7 Limitations and Future Research

We used the services of a professional research organization that recruits individuals who like to respond to survey questionnaires in return for a monetary reward. This does not represent a general population. Since WTD adoption is still in the early stage, the survey respondents are likely to be early adopters who are more self-motivated to purchase and experiment with this technology than are mainstream consumers. A further limitation is that the survey was only sent to United States consumers and therefore reflects their experience with the technology and excludes opinions of Canadian and Mexican markets, which would be a greater representation of North American markets. This research did not consider the potential influence of technology adoption among different cultures. Hence, testing whether the provided relationships are still held in other countries is necessary. Future researchers could extend this study by conducting a comparison of consumer acceptance between different cultures of different countries.

8 Conclusion

As the adoption of wearable technology devices is increasing, so does the abandonment of these devices. More people are monitoring their health with the use of technology in order to stay healthy or to manage disease. Today, software platforms, such as Apple’s CareKit, are trying to close the gap between everyday wearables and the use of wearables in healthcare. This study provides an understanding of users’ intentions to use of wearable technology in a healthcare setting.
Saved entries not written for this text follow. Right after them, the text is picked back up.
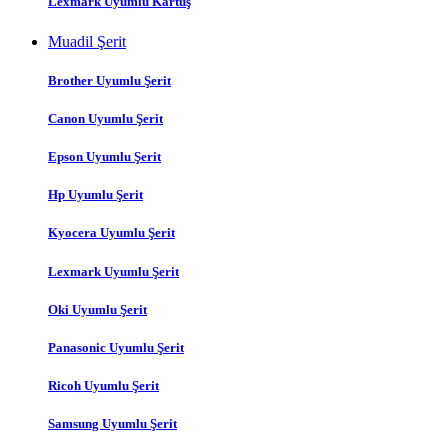
Lexmark Uyumlu Kartuş
Muadil Şerit
Brother Uyumlu Şerit
Canon Uyumlu Şerit
Epson Uyumlu Şerit
Hp Uyumlu Şerit
Kyocera Uyumlu Şerit
Lexmark Uyumlu Şerit
Oki Uyumlu Şerit
Panasonic Uyumlu Şerit
Ricoh Uyumlu Şerit
Samsung Uyumlu Şerit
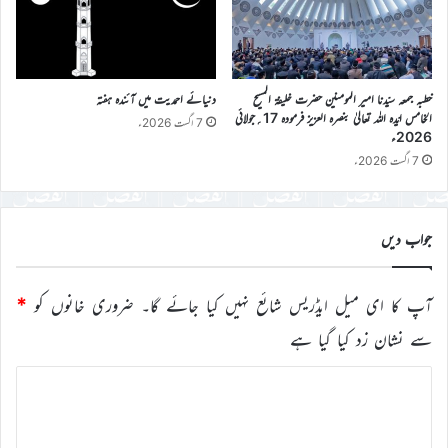
خطبہ جمعہ سیّدنا امیر المومنین حضرت خلیفۃ المسیح
دنیائے احمدیت میں آئندہ ہفتہ
الخامس ایّدہ اللہ تعالیٰ بنصرہ العزیز فرمودہ 17؍جولائی
7 اگست 2026ء
2026ء
7 اگست 2026ء
جواب دیں
آپ کا ای میل ایڈریس شائع نہیں کیا جائے گا۔
ضروری خانوں کو
*
سے نشان زد کیا گیا ہے
ت
ب
ص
Our study has contributed to the evaluation of PMT and UTAUT within a specific context, namely the use of WTDs. From a survey of 142 participants, our results indicate that in the current wearable device market, users are more affected by social influence and response efficacy when they decide to use a WTD to manage their health. It is also noted that in threat appraisals, perceived vulnerability has an effect on response efficacy and self-efficacy, while perceived severity showed to be not significant. The approach is applicable to adoption and intent to use of other health information technologies and we suggest that future researchers do a culture comparative study on adoption of WTDs.
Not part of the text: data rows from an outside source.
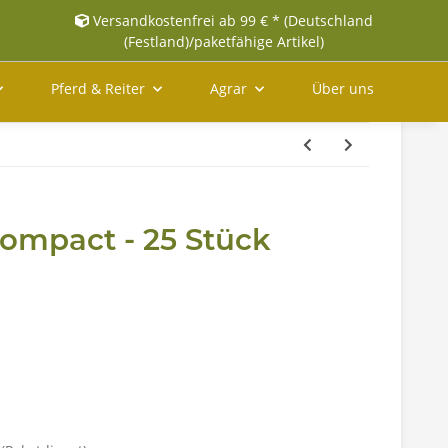
Versandkostenfrei ab 99 € * (Deutschland
(Festland)/paketfähige Artikel)
Pferd & Reiter
Agrar
Über uns
Compact - 25 Stück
For researchers, our study provides evidence that PMT as a foundation theory may be a valuable tool for understanding and explaining why individuals do or do not use protective technologies such as WTDs in the context of healthcare.

Practitioners should ensure that WTDs have useful functions to protect vulnerable users against health threats. Consumers also highly value the opinion of others, and perhaps look to their loved ones or their healthcare providers for advice.